Which is precisely the point on which I think Eppy's analysis is strongest, I think.
What strikes me most about the lyrics is the way that political figures are addressed as social or cultural figures--more actors in pop culture, in other words. Bush and Blair appear, but as figures far less distinct than everyone else here, as background noise, undeniably part of the fabric of our daily lives, but not as primary players, just basically the same as the person who gives you your food or the girl on the cover of a magazine: unreal, separate, but still actually, y'know, real. ... This is a representation.

But ultimately MIA does not remain the watcher. The reason I have this vision for the song is because she refuses to remain separate from what she's describing. She rolls her sleeves up and plunges into the fray, positioning herself not as an observer but a part of this: not different, but exactly the same, on a certain level, as everything she's presenting to you, which in turns is an attempt to implicate the listener of the song in what's being described, to take all watchers and make them walkers. But this applies to everyone in the song, from Bush to unemployed Londoners to Iraqis. It's an attempt to find a leveled space where everyone can speak as equals, a perfect plan, perfectly plain: pop.

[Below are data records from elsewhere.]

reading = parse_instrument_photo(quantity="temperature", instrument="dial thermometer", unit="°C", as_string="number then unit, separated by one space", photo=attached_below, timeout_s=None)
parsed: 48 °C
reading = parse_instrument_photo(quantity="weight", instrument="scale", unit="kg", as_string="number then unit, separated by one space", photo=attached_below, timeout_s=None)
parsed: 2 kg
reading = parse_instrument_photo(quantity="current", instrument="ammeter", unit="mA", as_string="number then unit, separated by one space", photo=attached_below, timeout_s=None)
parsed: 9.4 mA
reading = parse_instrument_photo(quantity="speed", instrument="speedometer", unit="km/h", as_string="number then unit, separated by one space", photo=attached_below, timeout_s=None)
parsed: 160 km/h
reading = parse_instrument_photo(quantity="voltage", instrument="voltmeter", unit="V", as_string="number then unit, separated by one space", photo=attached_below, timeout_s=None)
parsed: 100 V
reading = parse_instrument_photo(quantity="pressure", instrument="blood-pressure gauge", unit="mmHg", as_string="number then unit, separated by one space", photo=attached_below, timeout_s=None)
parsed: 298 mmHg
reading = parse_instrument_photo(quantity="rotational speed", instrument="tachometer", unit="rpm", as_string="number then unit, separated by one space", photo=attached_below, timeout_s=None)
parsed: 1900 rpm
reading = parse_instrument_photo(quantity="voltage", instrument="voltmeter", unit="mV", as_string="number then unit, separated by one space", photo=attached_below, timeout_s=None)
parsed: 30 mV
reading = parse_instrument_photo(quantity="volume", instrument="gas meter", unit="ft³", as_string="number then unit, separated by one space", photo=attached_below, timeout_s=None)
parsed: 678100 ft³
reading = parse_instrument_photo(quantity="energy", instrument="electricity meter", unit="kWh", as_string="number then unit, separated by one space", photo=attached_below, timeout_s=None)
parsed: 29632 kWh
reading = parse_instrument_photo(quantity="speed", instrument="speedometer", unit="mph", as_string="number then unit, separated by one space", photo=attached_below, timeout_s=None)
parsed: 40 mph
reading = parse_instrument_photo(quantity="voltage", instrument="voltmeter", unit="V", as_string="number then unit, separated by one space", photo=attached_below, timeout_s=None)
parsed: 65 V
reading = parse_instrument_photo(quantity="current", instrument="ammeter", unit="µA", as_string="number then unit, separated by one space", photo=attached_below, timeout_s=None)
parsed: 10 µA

She has been building the case for this since before Arular. She's insisted from the beginning on situating herself within mass culture. On Piracy Funds Terrorism, she managed to narrow the difference between herself, the Diplomats, and baile funk to almost nothing. It is a quite intentional rejection of the provincialization of subculutral scenes. "I'm a west Londoner...but a refugee still." Both and therefore neither. "I don't have a side." If it's all pop, it's not all music, and so everything is like everything else: Kate Moss is a political figure and Bush is a fashion model. Both are salespeople.

But how can she not have a side? Aren't there intentional slogans in there? Sure. But that doesn't necessarily mean she's the one spouting them if everything else in the song is observation. You can evoke globalization without passing judgment on it because it's a part of our lives when we live in cities just as much as magazine ads or the search for employment. The very unoriginality of the slogans points to the fact that they're not in the authorial voice but are more description of the cultural landscape.

In his post, Eppy thoroughly analyses a MIA track (not 'Galang', as it happens, but the eponymous 'MIA'), giving musical and lyrical support to his assertions.

I think where I might emphasise most what Eppy says is in his observation of the space MIA's tracks allow for her voice. The songs, ultimately, and at a couple of authorial removes, are MIA herself (another authorial remove: the name MIA itself is, of course, pseudonymous). 'The personal is political' may be an old '70s slogan, but as current protest movements are only too fond of reminding us, America (and Britain, and Poland, and Australia) is embroiled in 'another Vietnam', so maybe it has some currency still. Eppy just shows how deftly MIA breathes new, complicating life into that particular slogan.

So yeah, I didn't really mean to add damp fuel to a dying fire. Really, I'm just bigging up Eppy's post as an example of why music analysis is great, and why it's a proud and noble pursuit. He's not trying to prove anything here (music's not like maths, it doesn't sit in space as a bunch of equations waiting to be proven, it's something to be admired, criticized, discussed, manipulated, canonised and junked). But what he does is to argue one of those admiring/critical discussion points with reference to the actual material itself. There's only so far batting ideas back and forth will get you - at some point someone's got to get down dirty and cut open the cadaver to reveal the blood and flesh and bones. We still get to argue the toss about what they're all for, what they do, but at least we can all see that we're talking about the same thing.